● **What you have to do**: Please reproduce the rows below word for word, from the very first one through the row containing "Services pour l'IA", with both ends included.
☆ ☆ ☆ ☆
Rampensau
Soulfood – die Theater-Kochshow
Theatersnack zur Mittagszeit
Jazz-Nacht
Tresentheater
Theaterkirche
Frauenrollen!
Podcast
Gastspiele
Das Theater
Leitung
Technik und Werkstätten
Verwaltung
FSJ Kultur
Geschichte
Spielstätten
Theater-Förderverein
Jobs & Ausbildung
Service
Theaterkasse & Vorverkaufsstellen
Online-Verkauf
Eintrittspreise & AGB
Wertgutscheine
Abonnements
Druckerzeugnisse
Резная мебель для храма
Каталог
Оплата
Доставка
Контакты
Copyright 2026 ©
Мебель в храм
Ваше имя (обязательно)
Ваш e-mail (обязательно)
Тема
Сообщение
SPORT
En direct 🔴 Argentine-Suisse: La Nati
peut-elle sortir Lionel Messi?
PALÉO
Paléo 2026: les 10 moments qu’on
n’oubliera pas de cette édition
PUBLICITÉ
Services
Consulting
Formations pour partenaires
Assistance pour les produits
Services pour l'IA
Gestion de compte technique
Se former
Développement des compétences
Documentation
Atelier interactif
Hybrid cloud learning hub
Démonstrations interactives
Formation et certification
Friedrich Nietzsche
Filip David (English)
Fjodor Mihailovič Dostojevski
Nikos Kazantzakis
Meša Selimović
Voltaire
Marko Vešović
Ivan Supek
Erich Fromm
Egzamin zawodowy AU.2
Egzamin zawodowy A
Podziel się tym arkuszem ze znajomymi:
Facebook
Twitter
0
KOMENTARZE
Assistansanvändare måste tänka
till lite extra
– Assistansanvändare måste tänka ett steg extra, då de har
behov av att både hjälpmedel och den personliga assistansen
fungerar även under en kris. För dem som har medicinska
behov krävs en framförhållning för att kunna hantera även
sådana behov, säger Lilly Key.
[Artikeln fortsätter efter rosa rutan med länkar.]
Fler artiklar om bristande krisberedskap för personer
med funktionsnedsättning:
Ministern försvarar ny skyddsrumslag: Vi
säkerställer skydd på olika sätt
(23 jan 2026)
☆ ☆ ☆ ☆
● **Answer**:
Rampensau
Soulfood – die Theater-Kochshow
Theatersnack zur Mittagszeit
Jazz-Nacht
Tresentheater
Theaterkirche
Frauenrollen!
Podcast
Gastspiele
Das Theater
Leitung
Technik und Werkstätten
Verwaltung
FSJ Kultur
Geschichte
Spielstätten
Theater-Förderverein
Jobs & Ausbildung
Service
Theaterkasse & Vorverkaufsstellen
Online-Verkauf
Eintrittspreise & AGB
Wertgutscheine
Abonnements
Druckerzeugnisse
Резная мебель для храма
Каталог
Оплата
Доставка
Контакты
Copyright 2026 ©
Мебель в храм
Ваше имя (обязательно)
Ваш e-mail (обязательно)
Тема
Сообщение
SPORT
En direct 🔴 Argentine-Suisse: La Nati
peut-elle sortir Lionel Messi?
PALÉO
Paléo 2026: les 10 moments qu’on
n’oubliera pas de cette édition
PUBLICITÉ
Services
Consulting
Formations pour partenaires
Assistance pour les produits
Services pour l'IA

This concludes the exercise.